* [EXERCISE GOAL]:
In the records below, find the line with "pinky mcp: (165, 262)" and the line with "index mcp: (88, 170)". Print both exactly, along with every line between them, and no other line.
======== SUPPLIED INFORMATION
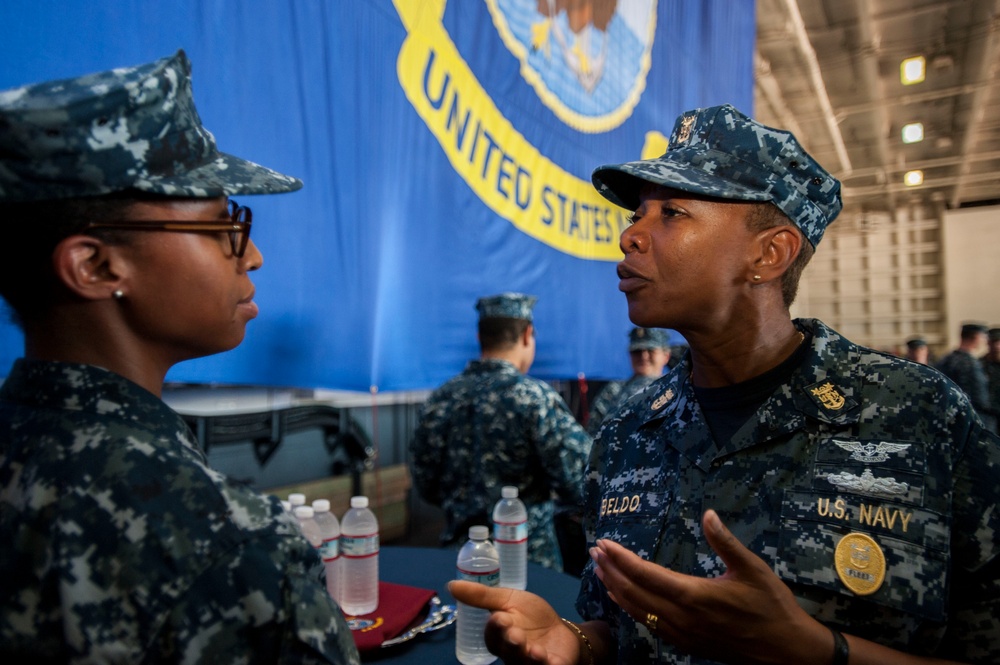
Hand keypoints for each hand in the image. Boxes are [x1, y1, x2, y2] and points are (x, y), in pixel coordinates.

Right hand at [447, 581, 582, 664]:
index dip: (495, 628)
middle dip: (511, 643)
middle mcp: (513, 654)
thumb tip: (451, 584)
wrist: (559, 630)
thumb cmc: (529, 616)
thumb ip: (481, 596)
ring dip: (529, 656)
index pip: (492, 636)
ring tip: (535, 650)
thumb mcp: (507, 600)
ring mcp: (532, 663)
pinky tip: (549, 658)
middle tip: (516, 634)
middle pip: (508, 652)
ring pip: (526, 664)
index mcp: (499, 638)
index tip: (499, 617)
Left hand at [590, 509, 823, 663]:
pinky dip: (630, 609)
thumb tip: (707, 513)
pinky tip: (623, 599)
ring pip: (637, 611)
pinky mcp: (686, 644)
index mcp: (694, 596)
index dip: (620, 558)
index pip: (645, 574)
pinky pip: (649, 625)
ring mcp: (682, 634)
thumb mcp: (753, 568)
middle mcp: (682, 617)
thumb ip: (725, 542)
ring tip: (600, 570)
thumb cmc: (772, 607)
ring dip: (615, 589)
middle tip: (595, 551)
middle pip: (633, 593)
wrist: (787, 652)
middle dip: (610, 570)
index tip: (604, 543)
================
======== SUPPLIED INFORMATION
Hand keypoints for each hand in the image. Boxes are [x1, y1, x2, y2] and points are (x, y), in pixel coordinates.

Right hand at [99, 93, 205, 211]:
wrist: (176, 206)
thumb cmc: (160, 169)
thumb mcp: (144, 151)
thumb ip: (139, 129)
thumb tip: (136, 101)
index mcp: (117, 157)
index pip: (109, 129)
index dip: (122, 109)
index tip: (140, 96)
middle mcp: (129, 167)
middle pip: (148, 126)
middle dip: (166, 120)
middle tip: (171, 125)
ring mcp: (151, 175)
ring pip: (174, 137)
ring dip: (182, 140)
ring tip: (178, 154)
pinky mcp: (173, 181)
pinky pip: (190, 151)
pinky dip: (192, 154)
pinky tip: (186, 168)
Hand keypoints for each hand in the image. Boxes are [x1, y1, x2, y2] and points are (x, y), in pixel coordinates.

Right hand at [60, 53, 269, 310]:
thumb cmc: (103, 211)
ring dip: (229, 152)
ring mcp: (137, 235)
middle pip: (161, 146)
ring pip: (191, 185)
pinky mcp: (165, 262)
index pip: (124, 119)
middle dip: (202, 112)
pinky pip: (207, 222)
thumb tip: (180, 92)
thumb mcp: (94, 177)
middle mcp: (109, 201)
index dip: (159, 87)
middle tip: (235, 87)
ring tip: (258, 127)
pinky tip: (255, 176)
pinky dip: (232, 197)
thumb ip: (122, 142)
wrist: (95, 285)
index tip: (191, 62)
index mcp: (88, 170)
================
* [WRITTEN REPLY]:
pinky mcp: (165, 262)
index pip: (124, 119)
middle dip: (202, 112)
pinky pip: (207, 222)
thumb tip: (180, 92)
thumb mcp: (94, 177)
middle mcp: (109, 201)
index dip: (159, 87)
middle tip: (235, 87)
ring tip: (258, 127)
pinky tip: (255, 176)
pinky dip: (232, 197)
thumb ip: (122, 142)
wrist: (95, 285)
index tip: (191, 62)
index mcp: (88, 170)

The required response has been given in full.